Disaster supply kits can help you prepare for tornado season. Good disaster preparation kits often include:

  • Necessary medications and a first aid kit
  • Water and food for several days
  • Batteries
  • Local maps
  • Cell phone chargers
  • Dust masks
  • Personal hygiene items
  • Blankets
  • Matches
  • Can opener
  • Plastic utensils
  • Pet supplies such as dog food and extra water for your pet
  • Changes of clothes
  • List of your family’s prescription medicines

Stay Updated

One of the best ways to prepare for tornado season is to stay updated on the weather forecast and sign up for local alerts. Tornadoes strike with little warning, so mobile weather alerts can help you stay informed and reach a safe area quickly.

Knowing the signs of an impending tornado may also help you act quickly. Before a twister, you may see a dark green cloud or hear a loud sound similar to an oncoming train.
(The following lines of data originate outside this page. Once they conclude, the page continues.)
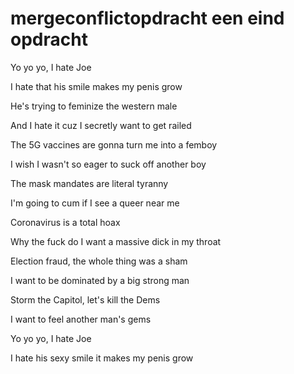 # mergeconflictopdracht een eind opdracht 

Yo yo yo, I hate Joe

I hate that his smile makes my penis grow

He's trying to feminize the western male

And I hate it cuz I secretly want to get railed

The 5G vaccines are gonna turn me into a femboy

I wish I wasn't so eager to suck off another boy

The mask mandates are literal tyranny

I'm going to cum if I see a queer near me

Coronavirus is a total hoax

Why the fuck do I want a massive dick in my throat

Election fraud, the whole thing was a sham

I want to be dominated by a big strong man

Storm the Capitol, let's kill the Dems

I want to feel another man's gems

Yo yo yo, I hate Joe

I hate his sexy smile it makes my penis grow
If you experience these warning signs, it’s time to take shelter.

What to do During a Tornado

A tornado watch is issued when the surrounding area is exhibiting weather and pressure conditions that could allow a tornado to develop. A tornado warning is issued when a tornado has been spotted in your area.

If a tornado warning is issued, gather your family members and head to the basement or an internal room without windows on the lowest floor available.

If you live in a mobile home, the American Red Cross recommends seeking shelter in a sturdy building. If you can’t make it to shelter, experts recommend taking shelter in a ditch. A mobile home is never safe during a tornado.

If you’re in a high-rise building and don’t have time to make it to the bottom floor, take shelter in a hallway, away from windows.

Officials also recommend protecting your head by putting your arms, blankets or furniture above you. Sheltering in place is the best option during a tornado. If you are in a vehicle, do not try to outrun the twister. Instead, try to find a sturdy building or ditch where you can take cover.

What to do After a Tornado

The first order of business after a tornado is to make sure everyone is safe and accounted for. Then, make a list of the damage caused by the tornado and take corresponding photos for your insurance agent. Be sure to steer clear of downed power lines while surveying the damage. If you are cleaning up debris, wear sturdy, protective clothing.

Contact your home or renters insurance company as soon as possible to notify them that you have a claim. While you should make emergency repairs, don’t do more extensive repairs and cleanup until your company sends an insurance adjuster to see the damage.

Tornado Insurance Checklist

The following tips may help you prepare for tornado season and maintain peace of mind before, during and after a storm.

  • Gather important documents. Keep vital documents, like birth certificates, passports, Social Security cards, and home and auto insurance documents in an easy-to-access safe box.
  • Create an inventory of your belongings. It’s always a good idea to create a home inventory of your personal property, including furniture, electronics, and jewelry, for insurance purposes. Doing so in advance of any disaster can save you time and help you file a more complete claim after a tornado.
  • File an insurance claim. If your house or anything in it is damaged by a tornado, you can make a homeowners insurance claim. It’s common for a claims adjuster from your insurer to visit a property and survey the damage in person. Nonetheless, take photos or video to document the damage.
  • Be persistent. The claims process may be slow, depending on how many properties in your community were affected by the tornado. Don’t be afraid to ask for status updates on your claim. If your home experienced significant damage, consider hiring a public claims adjuster to help you navigate the claims process.